DATA TO PROCESS section start

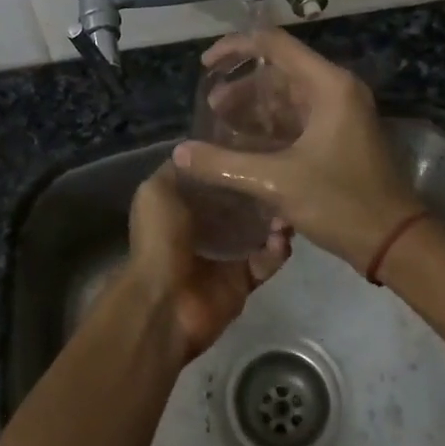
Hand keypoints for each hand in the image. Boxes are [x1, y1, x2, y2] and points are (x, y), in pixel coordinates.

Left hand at [120, 164, 289, 361]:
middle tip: (280, 173)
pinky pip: (267, 261)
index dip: (229, 164)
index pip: (211, 181)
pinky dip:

DATA TO PROCESS section end

■ TASK TO CARRY OUT
Starting from the line with "middle tip: (280, 173)" and ending with the final line of the data, quote every line exactly, both ends included.

■ SOLUTION TO THIS EXERCISE
middle tip: (280, 173)
pinky pip: (267, 261)
index dip: (229, 164)
index pip: (211, 181)
pinky dip:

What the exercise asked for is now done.